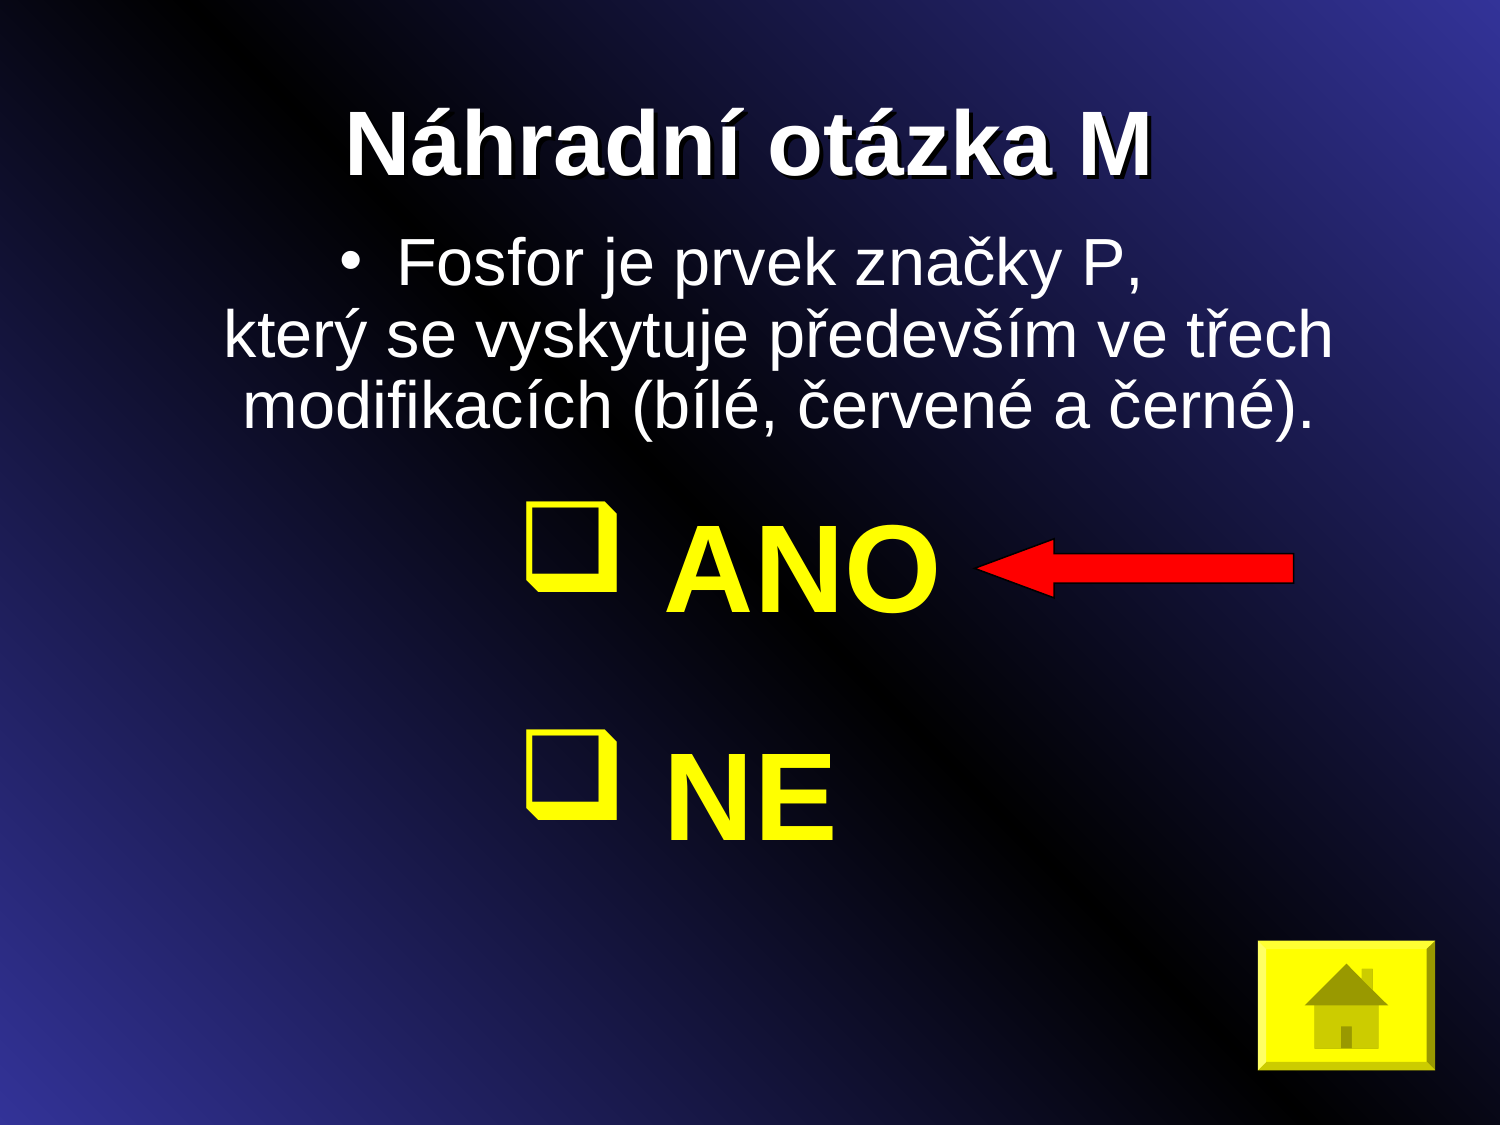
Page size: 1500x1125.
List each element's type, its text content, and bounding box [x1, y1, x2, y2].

list Fosfor je prvek značky P, který se vyskytuje především ve třech modifikacích (bílé, červené a černé). [76, 220, 1427, 457]
text_box ANO NE [501, 479, 999, 874]
text_box [974, 538, 1294, 598]
title Náhradní otázka M [75, 45, 1426, 233]
text_box [1259, 940, 1436, 1071]
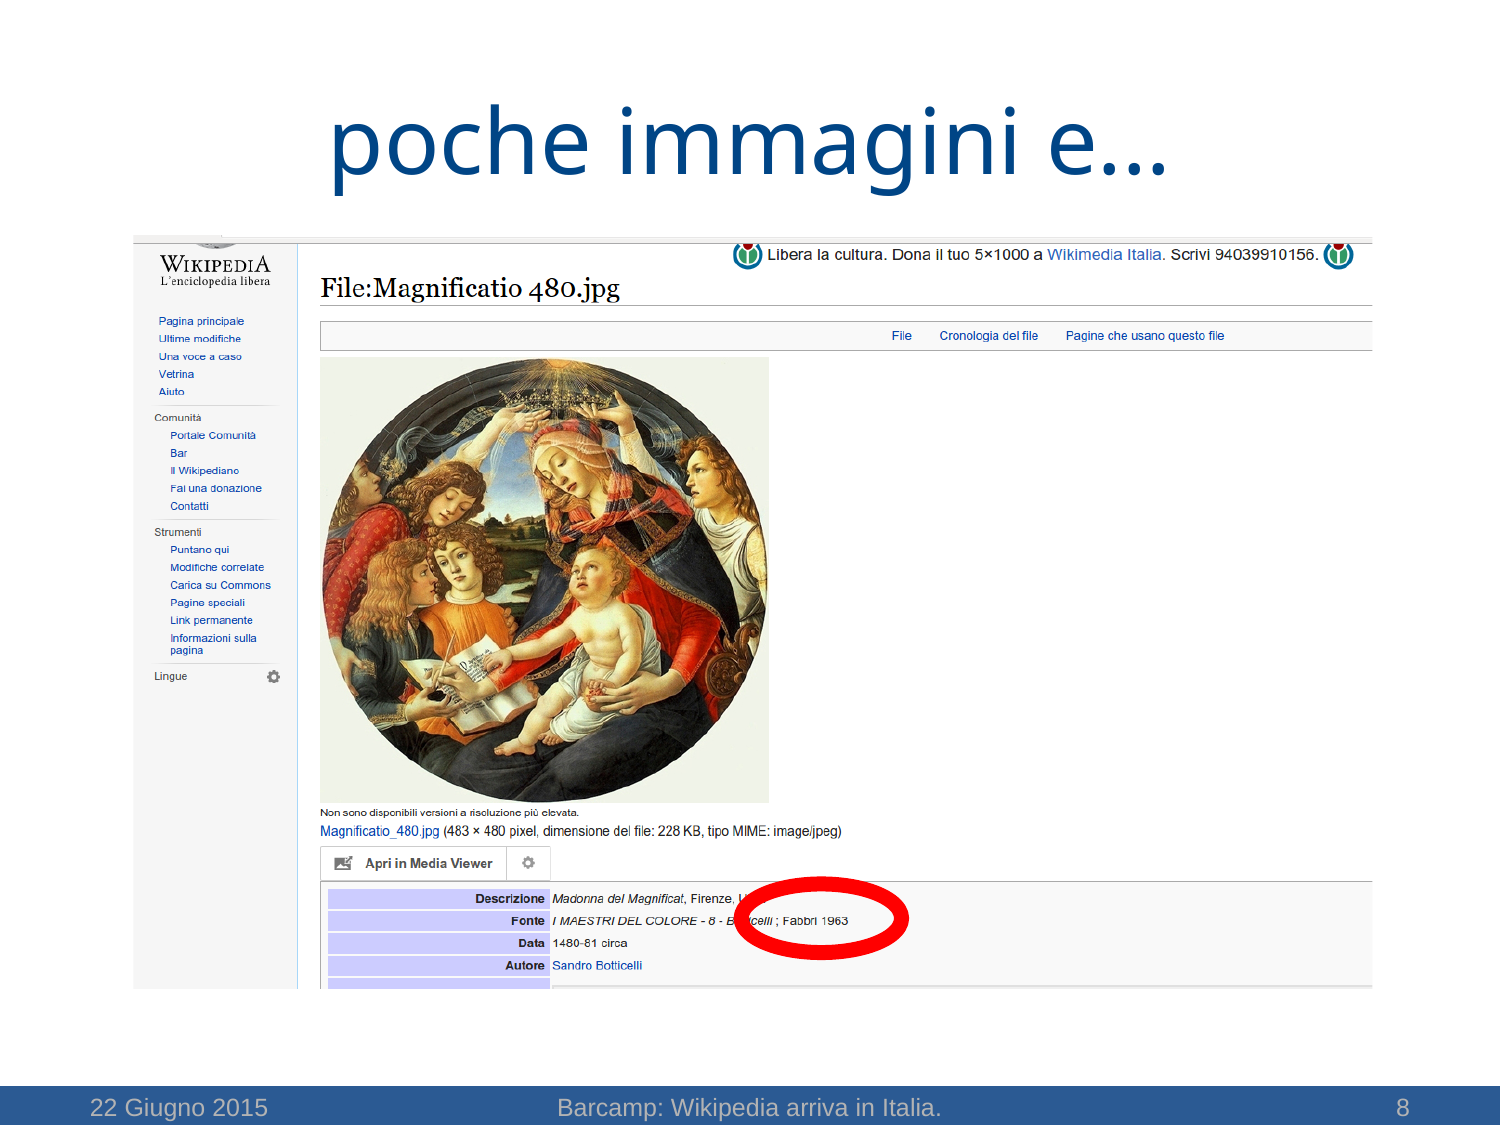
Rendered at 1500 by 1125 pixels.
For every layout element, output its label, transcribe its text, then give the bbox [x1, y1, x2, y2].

picture [0, 1086, 1500, 1125]
picture [133, 235, 1373, 989]
title poche immagini e... [75, 45, 1425, 233]
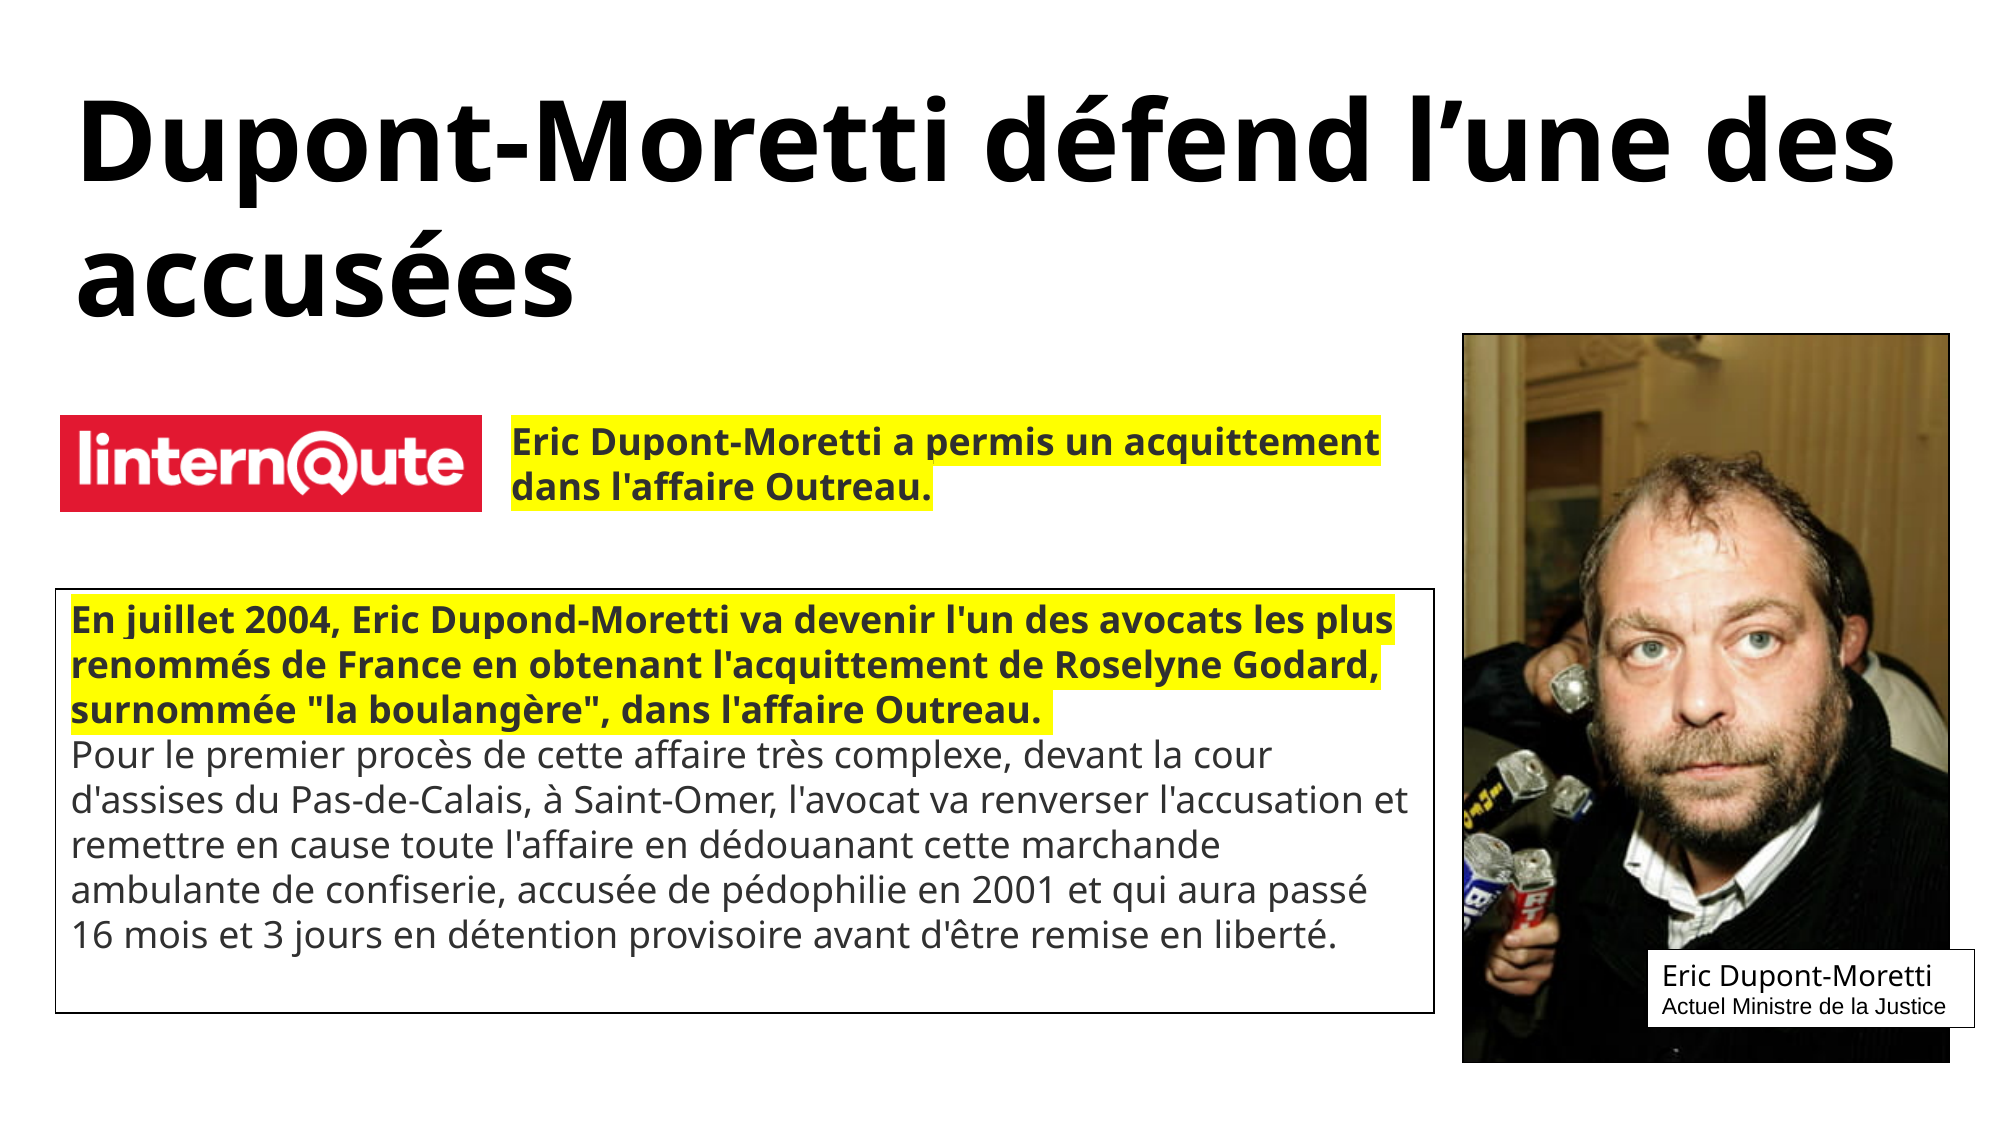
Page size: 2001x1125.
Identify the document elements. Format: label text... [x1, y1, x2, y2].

--*--

#### GOAL
Please copy every line of the records above word for word, leaving out the pictures.

#### RESULT
Page size: 1500x1125.
List each element's type, its text content, and bounding box [x1, y1, x2, y2].

list Fosfor je prvek značky P, který se vyskytuje především ve třech modifikacích (bílé, červené a černé). [76, 220, 1427, 457]
text_box ANO NE [501, 479, 999, 874]
text_box [974, 538, 1294, 598]
title Náhradní otázka M [75, 45, 1426, 233]
text_box [1259, 940, 1436, 1071]
Rendered at 1500 by 1125 pixels.
For every layout element, output its label, transcribe its text, then give the bbox [x1, y1, x2, y2].

picture [0, 1086, 1500, 1125]
picture [133, 235, 1373, 989]
title poche immagini e... [75, 45, 1425, 233]
Page size: 2001x1125.
Identify the document elements. Format: label text... [x1, y1, x2, y2].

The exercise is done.